We consider a general class of nonsmooth optimal control problems with partial differential equation (PDE) constraints, which are very challenging due to its nonsmooth objective functionals and the resulting high-dimensional and ill-conditioned systems after discretization. We focus on the application of a primal-dual method, with which different types of variables can be treated individually and thus its main computation at each iteration only requires solving two PDEs. Our target is to accelerate the primal-dual method with either larger step sizes or operator learning techniques. For the accelerated primal-dual method with larger step sizes, its convergence can be still proved rigorously while it numerically accelerates the original primal-dual method in a simple and universal way. For the operator learning acceleration, we construct deep neural network surrogate models for the involved PDEs. Once a neural operator is learned, solving a PDE requires only a forward pass of the neural network, and the computational cost is thus substantially reduced. The accelerated primal-dual method with operator learning is mesh-free, numerically efficient, and scalable to different types of PDEs. The acceleration effectiveness of these two techniques is promisingly validated by some preliminary numerical results.

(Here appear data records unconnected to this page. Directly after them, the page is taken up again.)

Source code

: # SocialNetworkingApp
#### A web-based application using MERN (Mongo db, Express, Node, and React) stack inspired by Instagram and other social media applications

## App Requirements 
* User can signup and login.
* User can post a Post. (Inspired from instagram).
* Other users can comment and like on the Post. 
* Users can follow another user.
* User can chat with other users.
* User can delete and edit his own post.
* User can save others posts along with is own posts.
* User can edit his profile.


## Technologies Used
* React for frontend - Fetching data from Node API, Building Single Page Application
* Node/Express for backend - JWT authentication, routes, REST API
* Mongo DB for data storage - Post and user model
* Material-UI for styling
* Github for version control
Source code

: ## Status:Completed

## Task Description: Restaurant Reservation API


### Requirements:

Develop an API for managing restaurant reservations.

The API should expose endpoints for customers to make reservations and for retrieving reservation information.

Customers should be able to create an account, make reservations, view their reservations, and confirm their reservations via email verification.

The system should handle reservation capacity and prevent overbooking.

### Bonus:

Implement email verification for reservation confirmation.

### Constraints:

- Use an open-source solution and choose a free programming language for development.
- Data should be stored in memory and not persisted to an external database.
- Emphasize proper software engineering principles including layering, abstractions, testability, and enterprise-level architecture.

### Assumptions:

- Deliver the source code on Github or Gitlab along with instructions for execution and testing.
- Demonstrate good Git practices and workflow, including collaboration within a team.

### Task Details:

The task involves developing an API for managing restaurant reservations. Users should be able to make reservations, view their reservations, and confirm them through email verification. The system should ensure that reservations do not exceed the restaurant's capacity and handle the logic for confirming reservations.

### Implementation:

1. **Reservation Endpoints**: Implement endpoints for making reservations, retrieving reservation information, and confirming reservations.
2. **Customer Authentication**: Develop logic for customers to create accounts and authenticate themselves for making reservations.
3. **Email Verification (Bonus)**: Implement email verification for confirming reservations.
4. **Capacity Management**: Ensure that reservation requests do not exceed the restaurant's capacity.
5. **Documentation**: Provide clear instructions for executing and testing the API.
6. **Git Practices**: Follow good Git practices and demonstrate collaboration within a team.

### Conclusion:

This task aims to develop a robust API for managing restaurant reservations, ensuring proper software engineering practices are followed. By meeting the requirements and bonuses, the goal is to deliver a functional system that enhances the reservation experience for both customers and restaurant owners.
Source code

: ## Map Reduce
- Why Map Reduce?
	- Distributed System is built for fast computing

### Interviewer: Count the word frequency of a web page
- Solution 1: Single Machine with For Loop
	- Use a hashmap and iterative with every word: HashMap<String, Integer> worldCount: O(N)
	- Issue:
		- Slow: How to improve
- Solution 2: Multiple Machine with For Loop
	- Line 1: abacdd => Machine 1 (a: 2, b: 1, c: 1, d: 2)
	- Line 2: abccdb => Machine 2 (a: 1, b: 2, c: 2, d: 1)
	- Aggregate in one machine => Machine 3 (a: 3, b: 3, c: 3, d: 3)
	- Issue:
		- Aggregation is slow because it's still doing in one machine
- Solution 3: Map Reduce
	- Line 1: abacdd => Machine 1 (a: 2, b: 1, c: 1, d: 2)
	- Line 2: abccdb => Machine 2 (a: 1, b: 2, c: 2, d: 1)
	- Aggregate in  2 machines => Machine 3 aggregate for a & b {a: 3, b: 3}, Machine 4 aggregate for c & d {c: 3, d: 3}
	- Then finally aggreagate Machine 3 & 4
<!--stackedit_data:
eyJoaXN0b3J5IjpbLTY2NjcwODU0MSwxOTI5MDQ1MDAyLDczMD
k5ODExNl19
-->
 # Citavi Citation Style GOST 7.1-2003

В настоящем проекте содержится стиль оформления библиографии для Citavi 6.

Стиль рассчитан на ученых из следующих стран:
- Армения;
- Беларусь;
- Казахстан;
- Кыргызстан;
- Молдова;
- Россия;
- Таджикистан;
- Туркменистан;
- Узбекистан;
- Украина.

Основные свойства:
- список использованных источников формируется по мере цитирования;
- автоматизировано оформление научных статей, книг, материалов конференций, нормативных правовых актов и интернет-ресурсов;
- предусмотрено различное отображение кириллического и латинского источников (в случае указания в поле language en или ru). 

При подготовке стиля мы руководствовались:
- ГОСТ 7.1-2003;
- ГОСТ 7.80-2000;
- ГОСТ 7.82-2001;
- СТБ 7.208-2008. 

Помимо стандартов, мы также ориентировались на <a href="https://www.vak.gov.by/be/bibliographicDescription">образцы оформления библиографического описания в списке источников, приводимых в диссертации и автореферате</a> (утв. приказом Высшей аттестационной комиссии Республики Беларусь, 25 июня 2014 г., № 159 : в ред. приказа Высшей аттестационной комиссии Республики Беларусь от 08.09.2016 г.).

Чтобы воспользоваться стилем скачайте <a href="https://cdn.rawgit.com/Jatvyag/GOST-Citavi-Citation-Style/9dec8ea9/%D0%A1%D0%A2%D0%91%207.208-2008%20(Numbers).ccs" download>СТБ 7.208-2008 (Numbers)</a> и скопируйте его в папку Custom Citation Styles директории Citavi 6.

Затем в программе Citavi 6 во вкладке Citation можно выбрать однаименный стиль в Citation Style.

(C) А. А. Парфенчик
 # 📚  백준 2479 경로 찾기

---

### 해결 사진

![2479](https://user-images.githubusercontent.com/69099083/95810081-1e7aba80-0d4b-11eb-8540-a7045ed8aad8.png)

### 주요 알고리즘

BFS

翻译：本文考虑一类带偏微分方程约束的非光滑最优控制问题。这类问题因其目标泛函的非光滑性以及离散化后产生的高维病态系统而极具挑战性。我们聚焦于原始-对偶方法的应用，该方法可对不同类型变量进行独立处理，因此每次迭代的主要计算仅需求解两个偏微分方程。我们的目标是通过放大步长或算子学习技术来加速原始-对偶方法。对于放大步长的加速原始-对偶方法，其收敛性仍可得到严格证明，且该方法能以简单通用的方式在数值上加速原始-对偶方法。对于算子学习加速，我们构建了用于相关偏微分方程的深度神经网络代理模型。一旦神经算子学习完成，求解偏微分方程仅需神经网络的前向传播，从而大幅降低计算成本。基于算子学习的加速原始-对偶方法具有无网格、数值高效且可扩展至不同类型偏微分方程的特点。初步数值结果验证了这两种加速技术的有效性。